Uma família de Campo Grande viveu momentos de aflição nos últimos dias e relata sucessão de negligências médicas após o nascimento do bebê Carlos Emanuel na Maternidade Cândido Mariano na última quinta-feira (25).
Conforme a avó do recém-nascido, o bebê teve a clavícula quebrada durante o parto normal, no entanto, a maternidade não comunicou a situação à família e, ao que tudo indica, nem sequer identificou o problema. A família só descobriu o quadro de saúde mediante uma denúncia interna feita ao Conselho Tutelar.
Assim, quando a puérpera chegou em casa, o Conselho Tutelar ligou informando que o bebê estava com a clavícula quebrada e que precisava de cuidados especializados.
A jovem e a mãe dela foram à UPA (Unidade de Pronto Atendimento) Moreninhas e, lá, um raio-× constatou a fratura. Na UPA, a família foi orientada a esperar por vaga em um hospital, mas acabaram dispensando a mãe com o bebê com um encaminhamento ao CEM (Centro de Especialidades Médicas).
Ainda conforme o relato, ao chegarem ao CEM, no entanto, o local estava fechado, pois já havia encerrado o horário de expediente e nenhum novo encaminhamento foi feito à família, que voltou pra casa com o bebê fraturado.
“Minha filha está em estado de choque”, conta a avó do bebê.

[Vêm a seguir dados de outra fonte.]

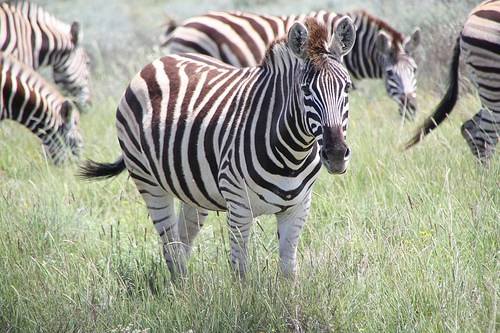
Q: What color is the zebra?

Nesta terça-feira (30), a família está em busca de novo atendimento médico.
O Jornal Midiamax acionou a Maternidade Cândido Mariano e a Sesau (Secretaria Municipal de Saúde), por meio Prefeitura.
À Prefeitura, foi questionado se, na UPA Moreninhas, a mãe e o bebê com a fratura não deveriam ter sido encaminhados à Santa Casa, devido ao horário de atendimento no CEM. Até o momento não obtivemos retorno, mas o espaço segue aberto para considerações.
O que disse a maternidade
Já a Maternidade Cândido Mariano disse, por meio de nota, que, “em respeito à Lei Geral de Proteção de Dados Pessoais (Lei nº 13.709/2018), ao sigilo médico e à ética profissional, não divulga informações relativas ao atendimento ou ao prontuário de pacientes identificáveis.”
“Esclarece, contudo, que todos os atendimentos realizados na instituição seguem protocolos assistenciais, técnicos e de segurança, sendo eventuais intercorrências avaliadas pela equipe multiprofissional. Quando necessário, e especialmente em situações envolvendo crianças e adolescentes, a instituição adota as medidas previstas na legislação vigente, inclusive a comunicação aos órgãos competentes, sempre que cabível.
Caso haja demanda formal de autoridade competente, todas as informações pertinentes são disponibilizadas nos termos da legislação aplicável”, disse, ainda, o comunicado.